DIRECTIONS FOR THIS TASK — From the Pi-hole and Wireguard troubleshooting post below, extract the passage starting at "I'm wondering if" and ending at "Thanks in advance!", word for word.

== SOURCE DOCUMENT

Hyper-V Ubuntu - Win 11 - Fiber Router - Android

What I have changed since installing Pi-hole:

I followed the documentation to install Wireguard. It didn't work at first when going through the first set of steps to install server and add clients. With some troubleshooting, I got a handshake from Android to Wireguard (after enabling port 47111 on ufw and getting my port forwarding on my router correct). Path was ubuntu server to hyper-v switch to router to android.

But no joy on DNS. Android was sending queries to pi-hole, but they were being refused as outside the network.

I noticed the instructions to enable all local traffic on the android. I finally was able to get the android to see the pihole server and admin panel and saw the android was making queries to pihole. But the results were not getting to the android. *I then reread the instructions and realized I missed the some steps (and, yikes, the warning about being hard to debug).

Went back to the missing steps in the guide to make local devices accessible. After a few more rounds of wrangling, I managed to get the android to receive DNS results and get to the Internet. But only when I enabled a public upstream DNS server on the Pi-hole. My custom unbound server did not produce results.

Unbound appear broken locally:

dig pi-hole.net @127.0.0.1 -p 5335 gives the result of REFUSED on the ubuntu VM

taking the wg0 interface down (wg-quick down wg0) restores the functionality of unbound

I'm wondering if the nftables step in setting up the wg0 interface broke unbound? Or did my improper out of order setup do something?

Thanks in advance!

====
== SUPPLIED DATA

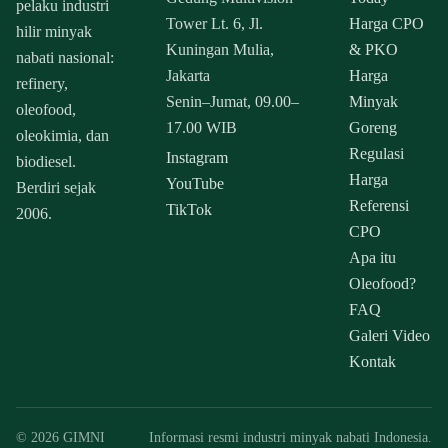
pelaku industri
Tower Lt. 6, Jl.
Harga CPO
hilir minyak
Kuningan Mulia,
& PKO
nabati nasional:
Jakarta
Harga
refinery,
Senin–Jumat, 09.00–
Minyak
oleofood,
17.00 WIB
Goreng
oleokimia, dan
Regulasi
Instagram
biodiesel.
Harga
YouTube
Berdiri sejak
Referensi
TikTok
2006.
CPO
Apa itu
Oleofood?
FAQ
Galeri Video
Kontak
© 2026 GIMNI
Informasi resmi industri minyak nabati Indonesia.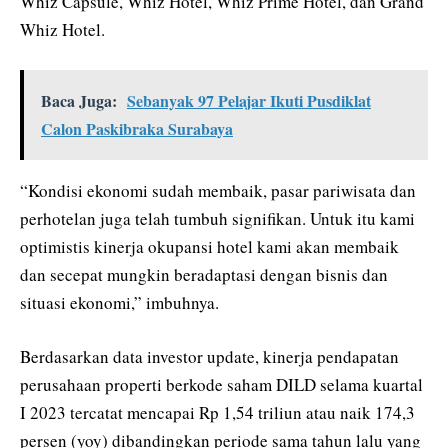
Whiz Capsule, Whiz Hotel, Whiz Prime Hotel, dan Grand
Whiz Hotel.
Baca Juga:
Sebanyak 97 Pelajar Ikuti Pusdiklat
Calon Paskibraka Surabaya
“Kondisi ekonomi sudah membaik, pasar pariwisata dan
perhotelan juga telah tumbuh signifikan. Untuk itu kami
optimistis kinerja okupansi hotel kami akan membaik
dan secepat mungkin beradaptasi dengan bisnis dan
situasi ekonomi,” imbuhnya.
Berdasarkan data investor update, kinerja pendapatan
perusahaan properti berkode saham DILD selama kuartal
I 2023 tercatat mencapai Rp 1,54 triliun atau naik 174,3
persen (yoy) dibandingkan periode sama tahun lalu yang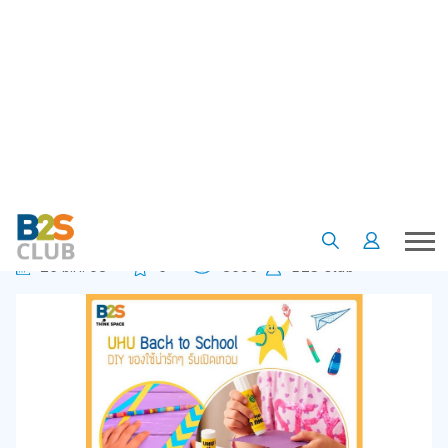
•
•
•
หน้าแรก
เรื่องน่ารู้
Article
DIY ของใช้ เครื่องเขียน สนุกๆ รับเปิดเทอม
DIY ของใช้ เครื่องเขียน สนุกๆ รับ
เปิดเทอม
25 มี.ค. 63
5
3565
B2S Club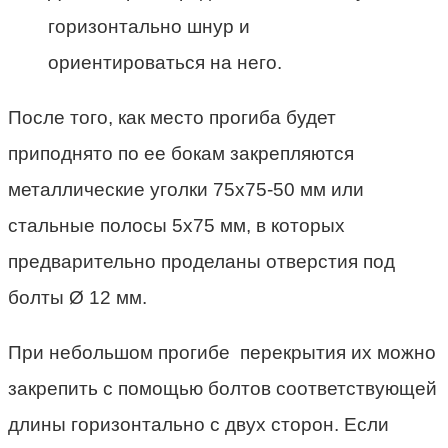
горизонтально шнур и
ориентироваться на него.
После того, как место прогиба будет
приподнято по ее бокам закрепляются
металлические уголки 75х75-50 мм или
стальные полосы 5х75 мм, в которых
предварительно проделаны отверстия под
болты Ø 12 мм.
При небольшом прогибе перекрытия их можно
закрепить с помощью болтов соответствующей
длины горизонтально с двух сторон. Если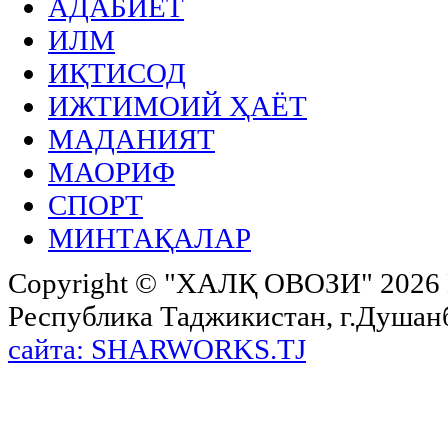
АДАБИЁТ
ИЛМ
ИҚТИСОД
ИЖТИМОИЙ ҲАЁТ
МАДАНИЯТ
МАОРИФ
СПОРТ
МИНТАҚАЛАР
Copyright ©
"ХАЛҚ ОВОЗИ"
2026 
Республика Таджикистан, г.Душанбе,
сайта: SHARWORKS.TJ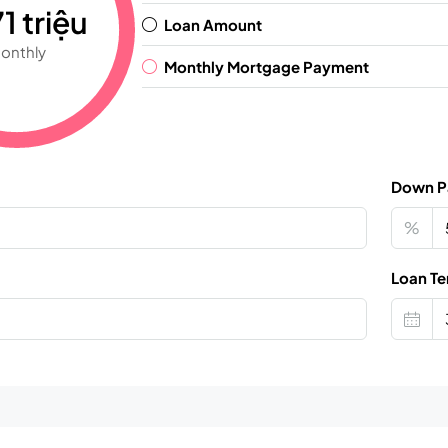
1 triệu
Loan Amount
onthly
Monthly Mortgage Payment
Down P
%
Loan Te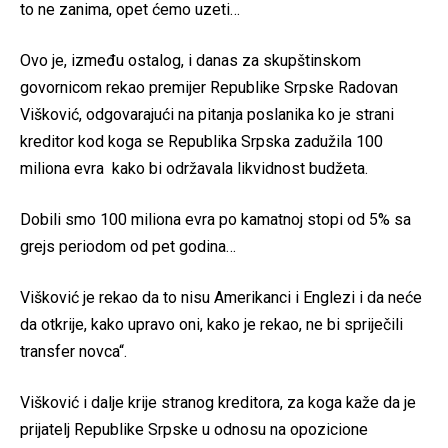
to ne zanima, opet ćemo uzeti…
Ovo je, između ostalog, i danas za skupštinskom
govornicom rekao premijer Republike Srpske Radovan
Višković, odgovarajući na pitanja poslanika ko je strani
kreditor kod koga se Republika Srpska zadužila 100
miliona evra kako bi održavala likvidnost budžeta.
Dobili smo 100 miliona evra po kamatnoj stopi od 5% sa
grejs periodom od pet godina…
Višković je rekao da to nisu Amerikanci i Englezi i da neće
da otkrije, kako upravo oni, kako je rekao, ne bi spriječili
transfer novca“.
Višković i dalje krije stranog kreditora, za koga kaže da je
prijatelj Republike Srpske u odnosu na opozicione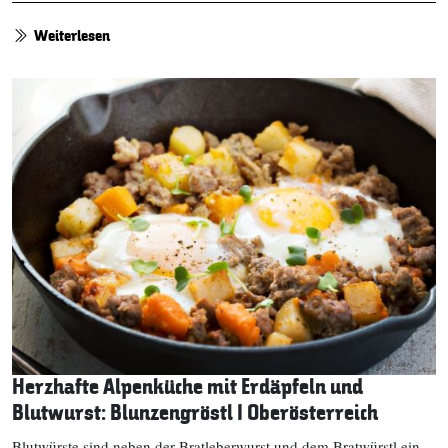
Weiterlesen
Herzhafte Alpenküche mit Erdäpfeln und
Blutwurst: Blunzengröstl I Oberösterreich
Blutwürste sind neben der Bratleberwurst und dem Bratwürstl ein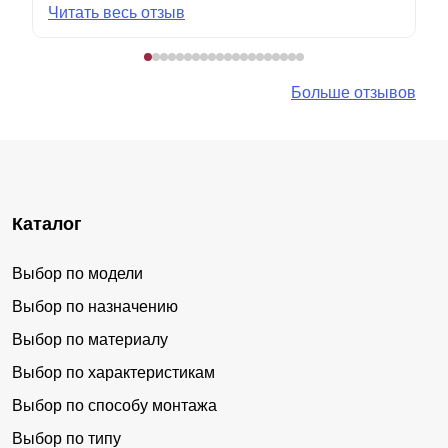
Читать весь отзыв
Больше отзывов
Каталог
Выбор по модели
Выбор по назначению
Выбор по материалу
Выбор по характеристикам
Выбор по способу монтажа
Выбор по типу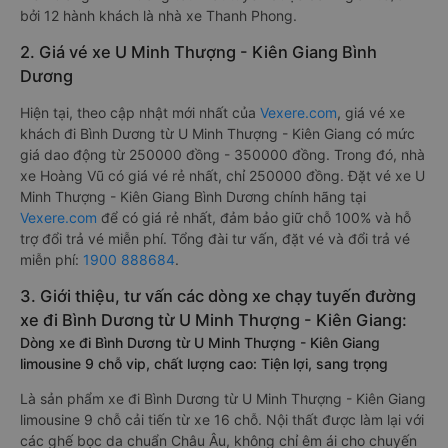
bởi 12 hành khách là nhà xe Thanh Phong.
2. Giá vé xe U Minh Thượng - Kiên Giang Bình
Dương
Hiện tại, theo cập nhật mới nhất của
Vexere.com
, giá vé xe
khách đi Bình Dương từ U Minh Thượng - Kiên Giang có mức
giá dao động từ 250000 đồng - 350000 đồng. Trong đó, nhà
xe Hoàng Vũ có giá vé rẻ nhất, chỉ 250000 đồng. Đặt vé xe U
Minh Thượng - Kiên Giang Bình Dương chính hãng tại
Vexere.com
để có giá rẻ nhất, đảm bảo giữ chỗ 100% và hỗ
trợ đổi trả vé miễn phí. Tổng đài tư vấn, đặt vé và đổi trả vé
miễn phí:
1900 888684
.
3. Giới thiệu, tư vấn các dòng xe chạy tuyến đường
xe đi Bình Dương từ U Minh Thượng - Kiên Giang:
Dòng xe đi Bình Dương từ U Minh Thượng - Kiên Giang
limousine 9 chỗ vip, chất lượng cao: Tiện lợi, sang trọng
Là sản phẩm xe đi Bình Dương từ U Minh Thượng - Kiên Giang
limousine 9 chỗ cải tiến từ xe 16 chỗ. Nội thất được làm lại với
các ghế bọc da chuẩn Châu Âu, không chỉ êm ái cho chuyến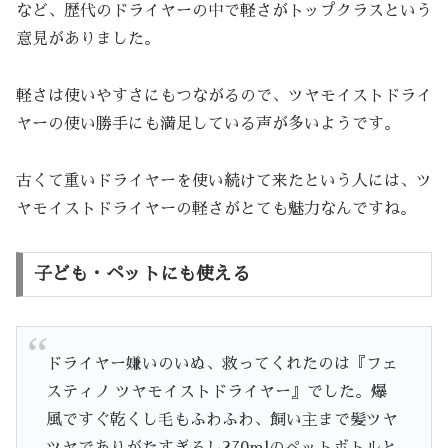
など、歴代のドライヤーの中で軽さがトップクラスという
意見がありました。
軽さは使いやすさにもつながるので、ツヤモイストドライ
ヤーの使い勝手にも満足している声が多いようです。
古くて重いドライヤーを使い続けて来たという人には、ツ
ヤモイストドライヤーの軽さがとても魅力なんですね。
子ども・ペットにも使える
ドライヤー嫌いのいぬ、救ってくれたのは『フェ
スティノ ツヤモイストドライヤー』でした。爆
風ですぐ乾くし毛もふわふわ、飼い主まで髪ツヤ
ツヤでありがたすぎるし270mlのペットボトルと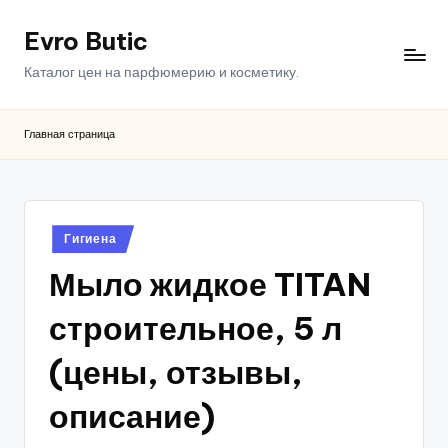
Evro Butic
Перейти
к
Каталог цен на парфюмерию и косметику.
содержимому
Главная страница
Опубликовано
Гигиена
в
Мыло жидкое TITAN
строительное, 5 л
(цены, отзывы,
описание)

====

ANSWER SECTION —
I'm wondering if the nftables step in setting up the wg0 interface broke unbound? Or did my improper out of order setup do something?

Thanks in advance!